Content starts
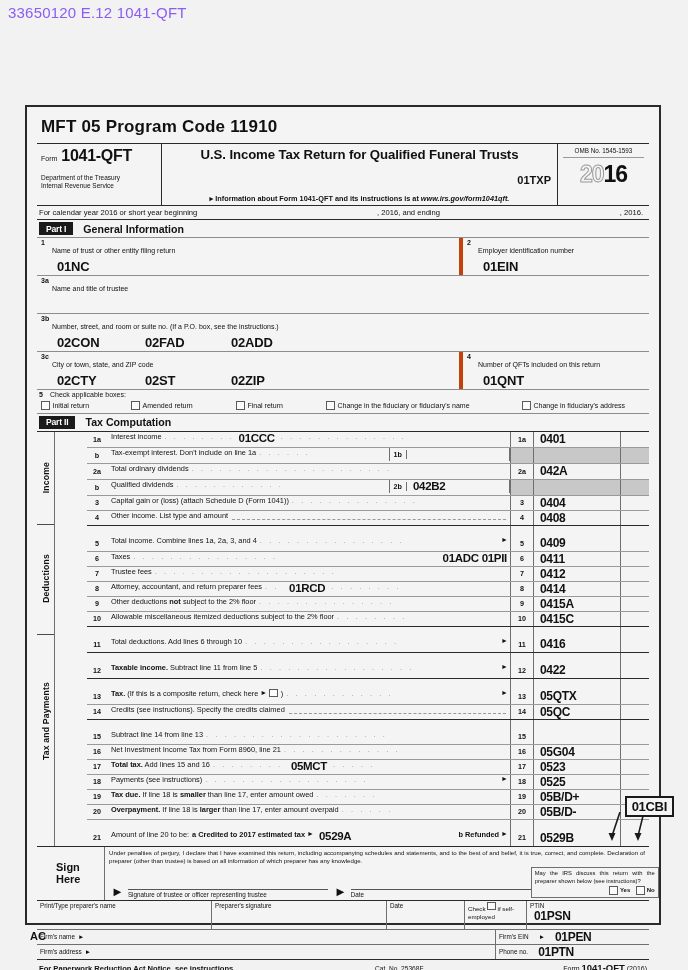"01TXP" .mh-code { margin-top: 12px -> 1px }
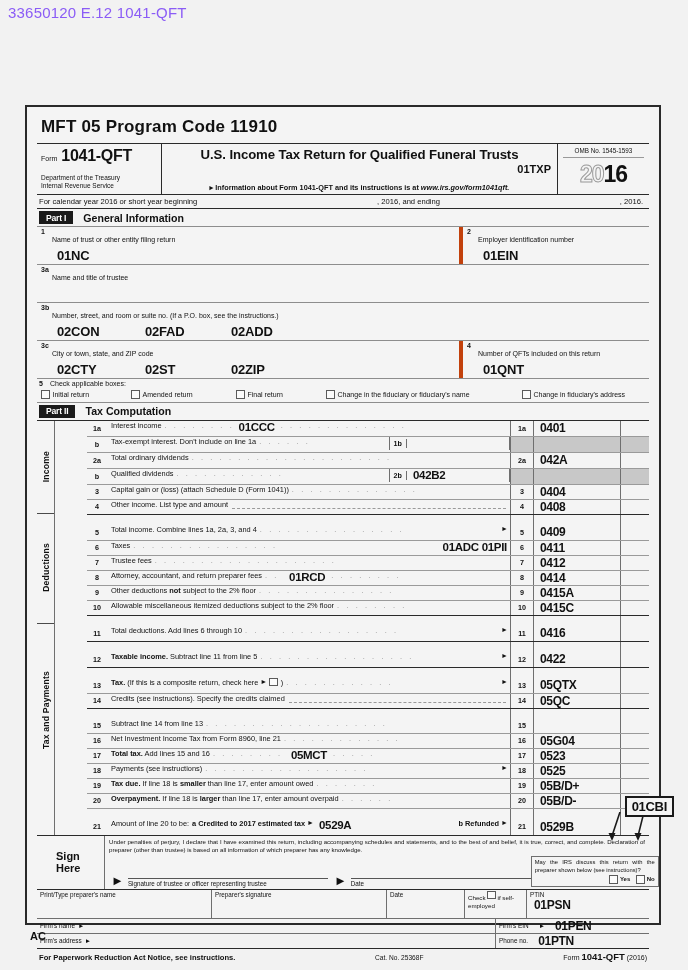"Sign" .sb-label { margin-left: 16px -> none }
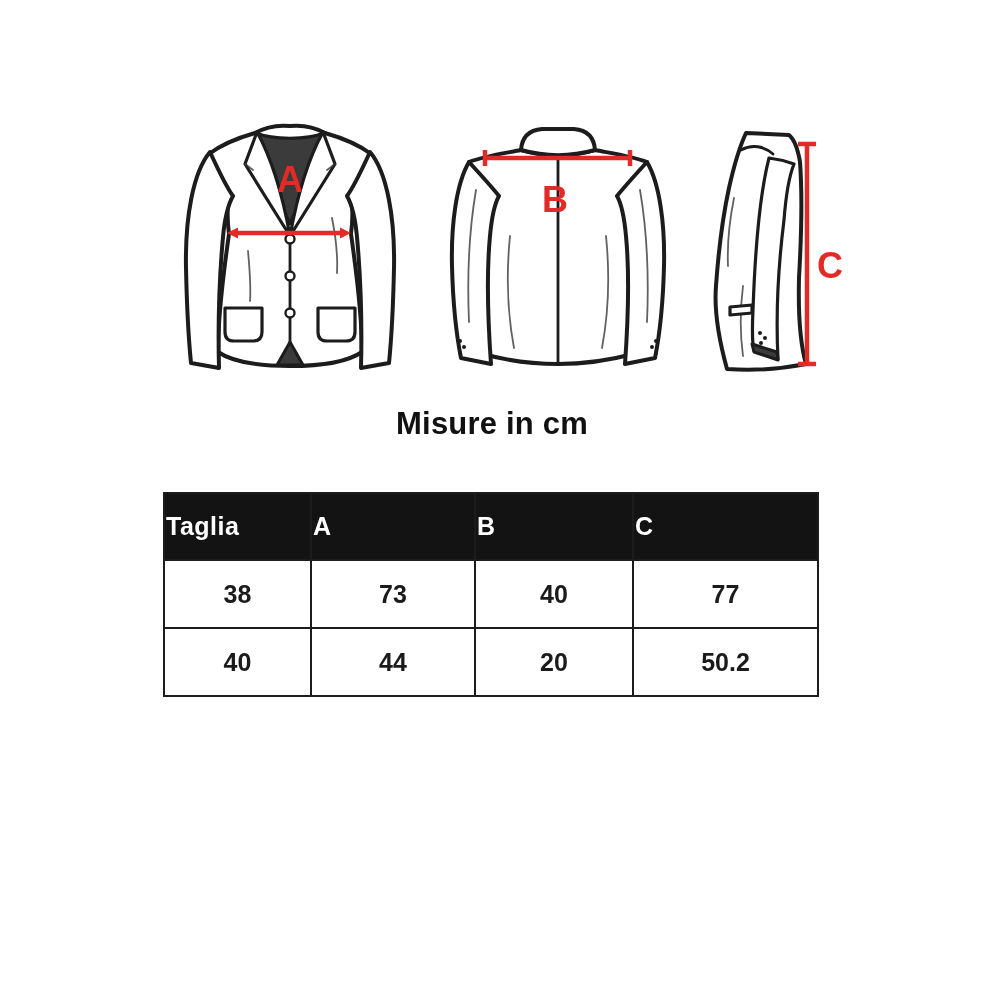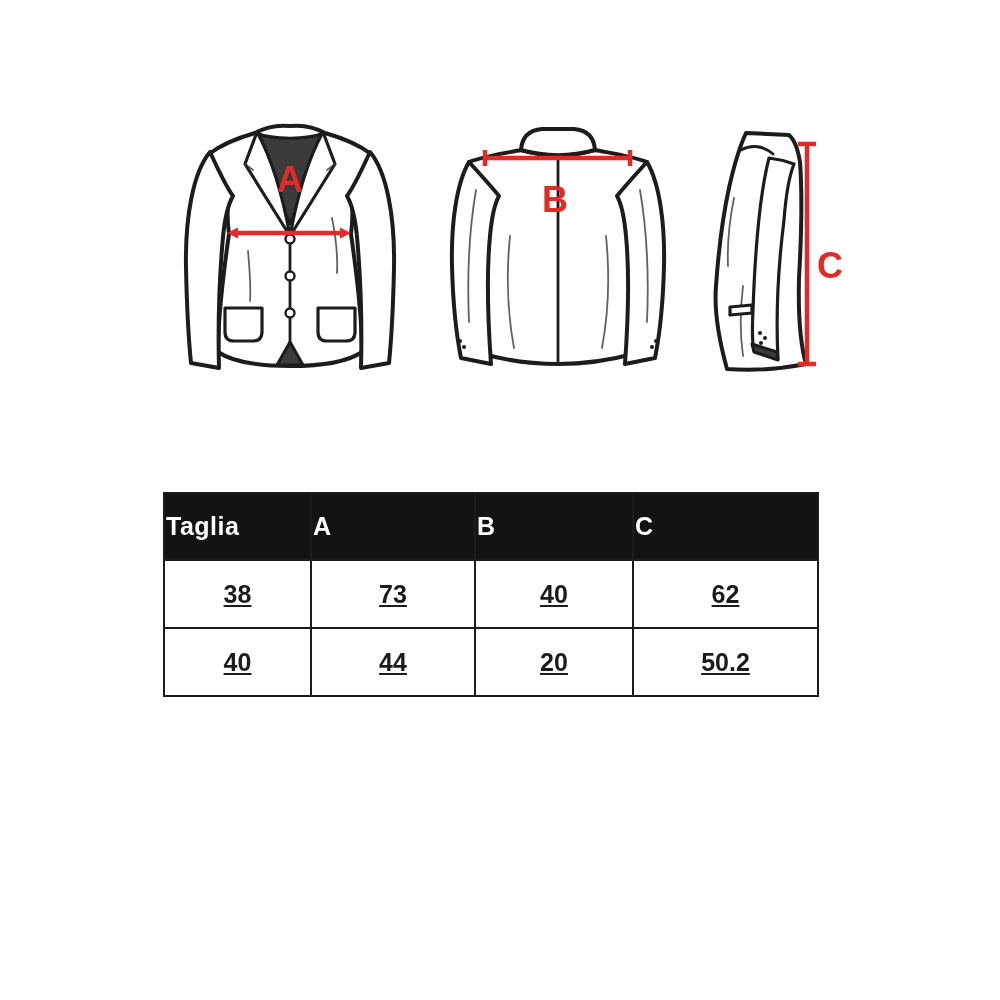"Misure in cm" div.title { html: none -> <div>Misure in cm</div> }
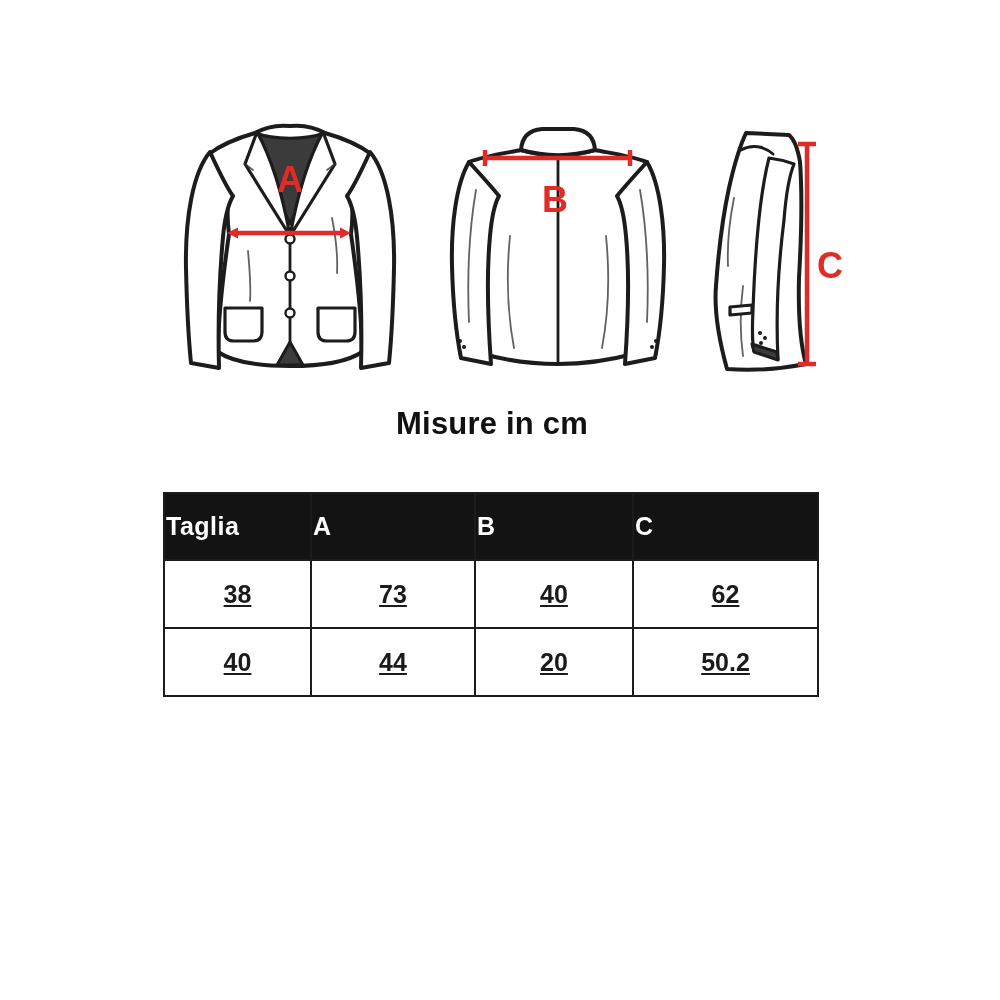"38" .size-table td { text-decoration: underline -> none }
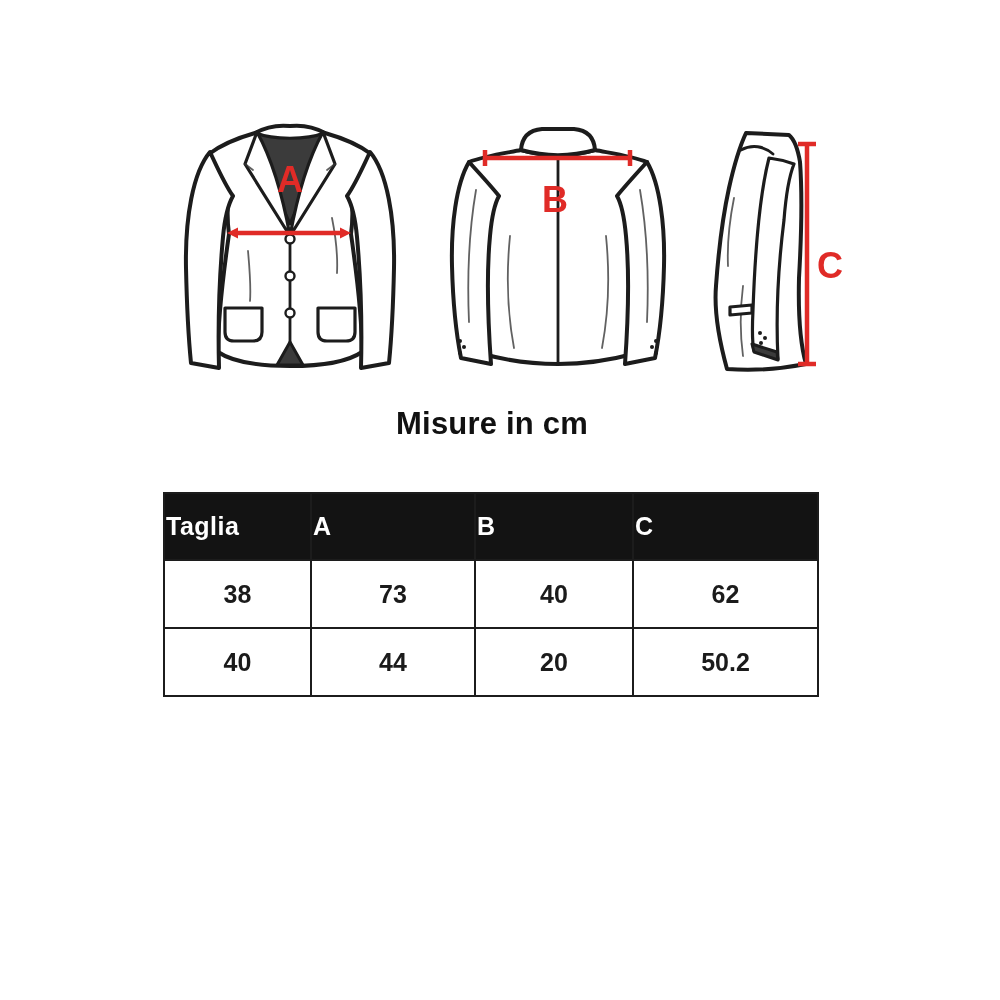"62" td { text: 62 -> 77 }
Content ends
Copy the data word for word, no pictures.

"01TXP" .mh-code { margin-top: 12px -> 1px }
"Sign" .sb-label { margin-left: 16px -> none }
"Misure in cm" div.title { html: none -> <div>Misure in cm</div> }
"38" .size-table td { text-decoration: underline -> none }
"62" td { text: 62 -> 77 }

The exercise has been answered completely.